Assim, essa quantificação do valor real do título, ainda que não seja simples, especialmente para aqueles vencidos e não pagos, é imprescindível e deve anteceder à eventual penhora de valores pessoais dos herdeiros, concretizando a limitação de sua responsabilidade pessoal.

No caso, o emissor da nota promissória herdada encontra-se submetido a processo falimentar, de modo que a eventual satisfação do título deverá se dar no âmbito daquele juízo universal, obedecidas as regras concursais, fazendo jus o credor do autor da herança ao recebimento de rateios com prioridade sobre os herdeiros.

segunda-feira, 24 de fevereiro de 2025

"A propositura da ação revisional pelo devedor interrompe o prazo prescricional para o ajuizamento de execução pelo credor"

 


Processo

AgInt no AREsp 2.396.880-SP, Rel. Ministro Marco Buzzi, Quarta Turma, por unanimidade, julgado em 18/11/2024, DJe 22/11/2024.

Ramo do Direito

DIREITO CIVIL

Tema

Ação de execução. Prescrição. Propositura de ação revisional pelo devedor. Interrupção do prazo prescricional.

Destaque

A propositura da ação revisional pelo devedor interrompe o prazo prescricional para o ajuizamento de execução pelo credor.
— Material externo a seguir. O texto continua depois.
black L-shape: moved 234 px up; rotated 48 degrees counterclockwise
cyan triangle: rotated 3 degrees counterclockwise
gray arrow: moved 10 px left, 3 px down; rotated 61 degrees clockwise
Informações do Inteiro Teor

Cinge-se a controvérsia em saber se o ajuizamento de ação revisional pelo devedor interrompe o prazo prescricional para o ajuizamento de execução.

A despeito de existirem precedentes mais remotos, inclusive da Quarta Turma, posicionando-se de maneira contrária à interrupção do prazo prescrional na hipótese, é certo que o entendimento atualmente aplicado no âmbito do Superior Tribunal de Justiça é no sentido de que a propositura da ação revisional pelo devedor interrompe o prazo prescricional para o ajuizamento de execução, pois "a quebra da inércia do credor é caracterizada não só pela ação executiva, mas por qualquer outro meio que evidencie a defesa do crédito representado pelo título executivo" (REsp n. 1.956.817/MS, relator Ministro Ricardo Villas Bôas Cueva, Terceira Turma, julgado em 14/6/2022, DJe de 17/6/2022).

Isso se justifica porque é entendimento do STJ que a manifestação do credor, de forma defensiva, nas ações impugnativas promovidas pelo devedor, afasta a sua inércia no recebimento do crédito, sendo apta a evidenciar que o devedor tinha inequívoca ciência do interesse do credor na perseguição do crédito.

No caso, o ajuizamento de ação revisional implicou o reconhecimento do direito afeto ao crédito buscado pela parte, pois, partindo-se da premissa de que a relação jurídica discutida era válida, o devedor pretendeu discutir a exigibilidade do título, seja por aventada abusividade de cláusulas ou eventual excesso na cobrança de valores.

A circunstância de ter a insurgente apresentado defesa nos autos da ação revisional, a fim de que prevalecesse a exigibilidade do título e, consequentemente, do crédito discutido afasta a sua inércia, sendo absolutamente desimportante a tese apontada de que a notificação manejada anteriormente à data da ação revisional seria bastante para estabelecer que o termo inicial não se contaria da data da última parcela, pois ante o ajuizamento da revisional, a defesa apresentada pela parte adversa (credora) demonstra a sua intenção em perceber o que lhe é devido.